Michael Stephens | August 27, 2013

The case for being alarmed about the US budget deficit — more specifically, for being worried that it’s too high, or will be too high in the next decade or two — continues to weaken, and this is so even if we limit ourselves to the deficit hawks’ own theoretical turf. These days, you don’t need to have read Abba Lerner to know that we should be moving on to more pressing matters.

Now that the deficit is shrinking fast, the standard fallback is to shift the focus to the long term. The go-to story for long-term deficit anxiety has to do with the prospect of healthcare costs rising much faster than the rate of economic growth (in the medium term, it’s more about predictions of how high the Federal Reserve will raise interest rates).

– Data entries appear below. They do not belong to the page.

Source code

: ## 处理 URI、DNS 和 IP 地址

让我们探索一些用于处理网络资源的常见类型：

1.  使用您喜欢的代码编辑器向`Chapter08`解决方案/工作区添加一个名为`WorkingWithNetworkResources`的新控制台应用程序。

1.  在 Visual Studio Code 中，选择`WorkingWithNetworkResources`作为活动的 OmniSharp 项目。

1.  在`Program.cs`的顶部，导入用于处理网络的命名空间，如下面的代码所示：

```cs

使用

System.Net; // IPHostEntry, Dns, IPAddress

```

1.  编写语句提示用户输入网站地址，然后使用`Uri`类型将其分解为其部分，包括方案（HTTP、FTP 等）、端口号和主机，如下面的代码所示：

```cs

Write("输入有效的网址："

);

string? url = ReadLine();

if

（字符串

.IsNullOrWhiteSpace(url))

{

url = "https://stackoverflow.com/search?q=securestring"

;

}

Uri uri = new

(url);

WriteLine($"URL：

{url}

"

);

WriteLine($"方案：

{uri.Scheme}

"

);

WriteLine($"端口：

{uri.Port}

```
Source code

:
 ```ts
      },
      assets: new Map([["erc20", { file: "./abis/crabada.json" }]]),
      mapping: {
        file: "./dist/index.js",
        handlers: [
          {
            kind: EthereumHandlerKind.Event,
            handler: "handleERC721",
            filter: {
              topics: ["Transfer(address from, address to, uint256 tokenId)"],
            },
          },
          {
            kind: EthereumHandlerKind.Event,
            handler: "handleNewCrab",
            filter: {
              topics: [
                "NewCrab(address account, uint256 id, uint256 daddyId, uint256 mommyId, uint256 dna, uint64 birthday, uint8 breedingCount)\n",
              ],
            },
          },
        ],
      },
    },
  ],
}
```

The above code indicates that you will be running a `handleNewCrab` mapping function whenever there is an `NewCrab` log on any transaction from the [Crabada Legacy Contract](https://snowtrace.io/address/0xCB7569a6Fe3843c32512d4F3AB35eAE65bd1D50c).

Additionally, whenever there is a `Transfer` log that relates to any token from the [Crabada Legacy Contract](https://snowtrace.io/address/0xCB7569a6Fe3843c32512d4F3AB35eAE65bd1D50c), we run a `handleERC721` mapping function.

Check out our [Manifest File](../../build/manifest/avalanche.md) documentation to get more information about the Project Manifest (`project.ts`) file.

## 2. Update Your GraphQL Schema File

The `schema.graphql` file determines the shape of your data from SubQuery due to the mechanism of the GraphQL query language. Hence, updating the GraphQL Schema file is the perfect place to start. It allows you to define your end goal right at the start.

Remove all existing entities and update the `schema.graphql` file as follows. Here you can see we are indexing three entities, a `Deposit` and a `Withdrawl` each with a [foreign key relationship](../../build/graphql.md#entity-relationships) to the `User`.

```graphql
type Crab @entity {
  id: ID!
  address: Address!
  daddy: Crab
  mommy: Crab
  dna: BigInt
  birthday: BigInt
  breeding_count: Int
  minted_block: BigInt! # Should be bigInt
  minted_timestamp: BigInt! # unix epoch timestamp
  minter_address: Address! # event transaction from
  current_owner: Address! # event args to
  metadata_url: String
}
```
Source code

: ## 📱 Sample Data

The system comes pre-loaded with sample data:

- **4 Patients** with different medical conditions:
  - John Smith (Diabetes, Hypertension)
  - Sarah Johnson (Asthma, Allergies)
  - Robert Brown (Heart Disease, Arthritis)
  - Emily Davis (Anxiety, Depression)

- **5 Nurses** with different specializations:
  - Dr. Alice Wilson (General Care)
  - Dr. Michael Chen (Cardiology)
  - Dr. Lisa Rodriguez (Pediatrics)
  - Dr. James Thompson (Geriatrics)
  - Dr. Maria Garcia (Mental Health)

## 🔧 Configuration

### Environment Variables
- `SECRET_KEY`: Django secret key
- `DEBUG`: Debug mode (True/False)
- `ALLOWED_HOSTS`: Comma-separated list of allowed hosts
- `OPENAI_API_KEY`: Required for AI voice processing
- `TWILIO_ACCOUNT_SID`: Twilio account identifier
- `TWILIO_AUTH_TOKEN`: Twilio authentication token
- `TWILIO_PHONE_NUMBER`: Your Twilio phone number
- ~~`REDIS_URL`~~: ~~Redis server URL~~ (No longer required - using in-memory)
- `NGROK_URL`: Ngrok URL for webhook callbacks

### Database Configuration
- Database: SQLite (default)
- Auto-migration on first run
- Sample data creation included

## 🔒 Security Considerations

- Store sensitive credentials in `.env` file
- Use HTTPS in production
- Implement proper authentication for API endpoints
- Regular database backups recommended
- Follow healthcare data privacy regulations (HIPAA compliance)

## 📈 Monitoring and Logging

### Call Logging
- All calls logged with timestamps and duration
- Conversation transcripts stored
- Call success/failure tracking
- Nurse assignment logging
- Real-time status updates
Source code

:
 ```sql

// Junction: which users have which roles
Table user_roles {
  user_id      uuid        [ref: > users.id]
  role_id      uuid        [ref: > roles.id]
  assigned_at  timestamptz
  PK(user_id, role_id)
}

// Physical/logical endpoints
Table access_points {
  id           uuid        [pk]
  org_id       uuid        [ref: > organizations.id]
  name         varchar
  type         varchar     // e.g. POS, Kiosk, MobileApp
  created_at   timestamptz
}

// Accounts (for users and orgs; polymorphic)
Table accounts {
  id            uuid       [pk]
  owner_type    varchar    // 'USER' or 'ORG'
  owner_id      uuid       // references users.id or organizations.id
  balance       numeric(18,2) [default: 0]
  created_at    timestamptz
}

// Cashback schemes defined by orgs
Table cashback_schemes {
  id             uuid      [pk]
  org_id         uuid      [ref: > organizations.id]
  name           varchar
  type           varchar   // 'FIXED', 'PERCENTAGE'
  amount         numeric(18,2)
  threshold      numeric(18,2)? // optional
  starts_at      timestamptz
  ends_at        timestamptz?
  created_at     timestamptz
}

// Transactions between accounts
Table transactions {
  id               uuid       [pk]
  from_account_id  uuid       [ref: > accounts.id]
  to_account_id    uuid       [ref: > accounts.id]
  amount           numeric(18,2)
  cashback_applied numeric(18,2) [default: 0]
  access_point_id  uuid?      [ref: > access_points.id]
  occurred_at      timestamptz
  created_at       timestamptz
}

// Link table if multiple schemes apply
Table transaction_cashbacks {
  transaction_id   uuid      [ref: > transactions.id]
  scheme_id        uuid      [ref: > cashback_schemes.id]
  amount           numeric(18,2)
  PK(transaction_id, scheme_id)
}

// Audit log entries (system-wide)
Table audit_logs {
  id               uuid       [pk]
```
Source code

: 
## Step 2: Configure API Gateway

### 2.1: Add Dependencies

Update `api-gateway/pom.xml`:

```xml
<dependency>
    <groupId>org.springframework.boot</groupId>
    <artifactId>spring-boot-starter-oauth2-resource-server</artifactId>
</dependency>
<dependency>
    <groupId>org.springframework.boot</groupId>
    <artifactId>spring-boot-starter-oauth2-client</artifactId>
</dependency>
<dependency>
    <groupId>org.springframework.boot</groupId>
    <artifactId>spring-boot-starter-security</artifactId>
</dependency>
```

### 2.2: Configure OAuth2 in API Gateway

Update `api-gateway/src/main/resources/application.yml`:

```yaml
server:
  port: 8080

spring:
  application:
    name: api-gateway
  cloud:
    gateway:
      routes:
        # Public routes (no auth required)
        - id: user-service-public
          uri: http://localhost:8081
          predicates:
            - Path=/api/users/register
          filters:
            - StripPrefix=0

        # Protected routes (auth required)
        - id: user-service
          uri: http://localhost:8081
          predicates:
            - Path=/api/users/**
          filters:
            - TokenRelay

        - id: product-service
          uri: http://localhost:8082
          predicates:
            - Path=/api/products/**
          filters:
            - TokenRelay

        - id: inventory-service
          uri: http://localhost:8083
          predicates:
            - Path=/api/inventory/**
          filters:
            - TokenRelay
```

The problem is that this healthcare story is badly out of date. The last several years have seen a significant slowdown in cost growth in the medical sector. Initially, it could be suggested that the recession was playing the main role here (so cost growth would simply snap back to previous trends when the economy recovered). However, more and more evidence is coming in to suggest that it’s primarily changes in practices and behavior unrelated to the recession that are “bending of the cost curve” (hence the trend may be more likely to persist). From the abstract of a new Congressional Budget Office working paper (pdf) that looks at Medicare spending in particular:

Growth in spending per beneficiary in the fee-for-service portion of Medicare has slowed substantially in recent years. The slowdown has been widespread, extending across all of the major service categories, groups of beneficiaries that receive very different amounts of medical care, and all major regions. We estimate that slower growth in payment rates and changes in observable factors affecting beneficiaries’ demand for services explain little of the slowdown in spending growth for elderly beneficiaries between the 2000–2005 and 2007–2010 periods. Specifically, available evidence does not support a finding that demand for health care by Medicare beneficiaries was measurably diminished by the financial turmoil and recession. Instead, much of the slowdown in spending growth appears to have been caused by other factors affecting beneficiaries’ demand for care and by changes in providers’ behavior.